Thanks Jim. Those are all great suggestions but unfortunately it has been a problem of politics to get state help with wineries and grapes. They have supported some of our research programs for the ND Grape and Wine Association but here it is the huge farms growing wheat, soybeans and corn that control all of that. So, I won't make any inroads there.


----------



## grapeman (Jun 4, 2013)

Sounds like here in NY Greg. It is all the mega farms that get the funding. They say they help the small farms out, but then the regulations make the average person give up. Let me know what you find for funding sources. I haven't had any luck with any and must grow very slowly.


----------



## jswordy (Jun 7, 2013)

GreginND said:


> Thanks Jim. Those are all great suggestions but unfortunately it has been a problem of politics to get state help with wineries and grapes. They have supported some of our research programs for the ND Grape and Wine Association but here it is the huge farms growing wheat, soybeans and corn that control all of that. So, I won't make any inroads there.

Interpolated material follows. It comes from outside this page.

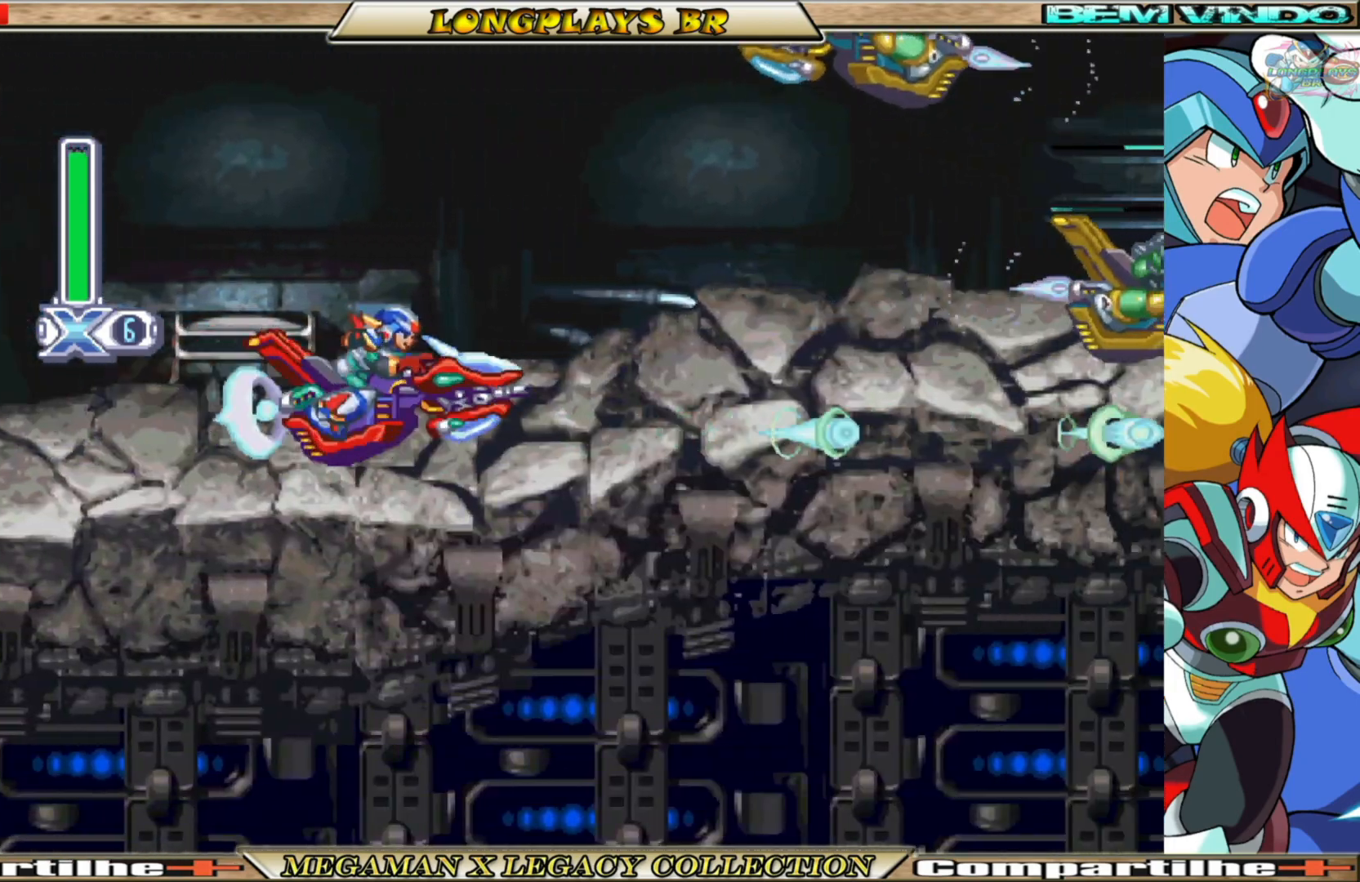
{"buttons": ["X"], "left_stick": "center", "right_stick": "center", "events": [[50, "X", "up"], [150, "X", "down"], [217, "X", "up"], [267, "DPAD_RIGHT", "down"], [317, "X", "down"], [383, "DPAD_RIGHT", "up"], [400, "X", "up"], [500, "X", "down"]]}
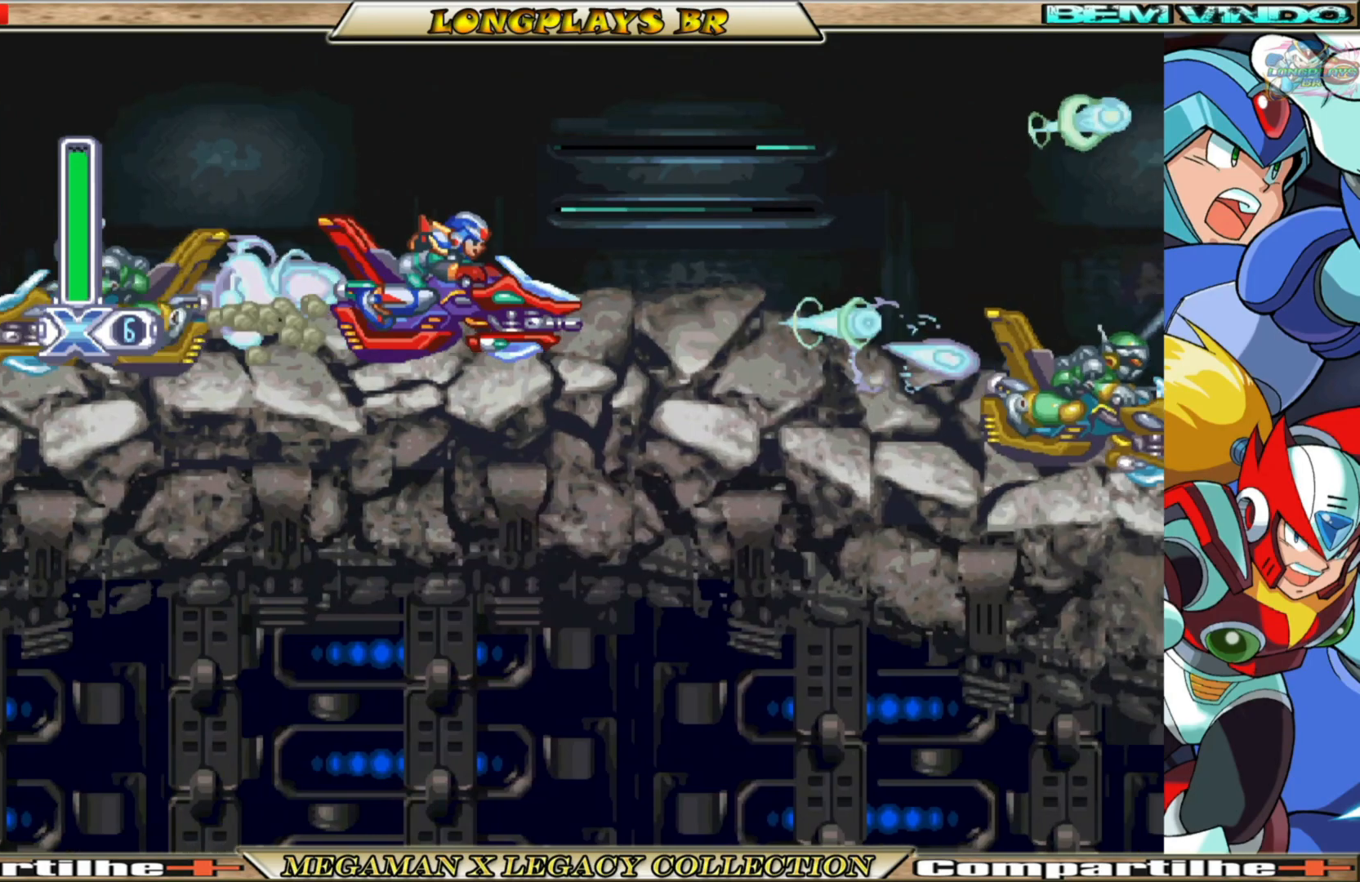
{"buttons": [], "left_stick": "center", "right_stick": "center", "events": [[67, "X", "up"], [167, "X", "down"], [250, "X", "up"], [350, "X", "down"], [433, "X", "up"]]}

SARE is a federal program administered by multi-state regions.

As a rich old man once told me when I asked him his secret to success:

"If you think you shouldn't, you don't. If you think you can't, you won't. Success is all in your state of mind."


----------



## jamesngalveston (Jun 8, 2013)

I was knew a girl that got 90,000 from the feds a year to study armadillo mating habits...she had like 4 in a pen, she never studied anything.


----------



## DaveL (Aug 28, 2013)

I am pouring concrete at a neighbors alpaca farm next week. They got money from the forestry dept to control manure run off. Pays more than %100. After we pay costs of project we will each pocket $ by doing the work ourselves. 
Fed program and small farmer. All that is needed is that you make and sell a product from the property and it must stay in place for 10 years even if you move or close.


----------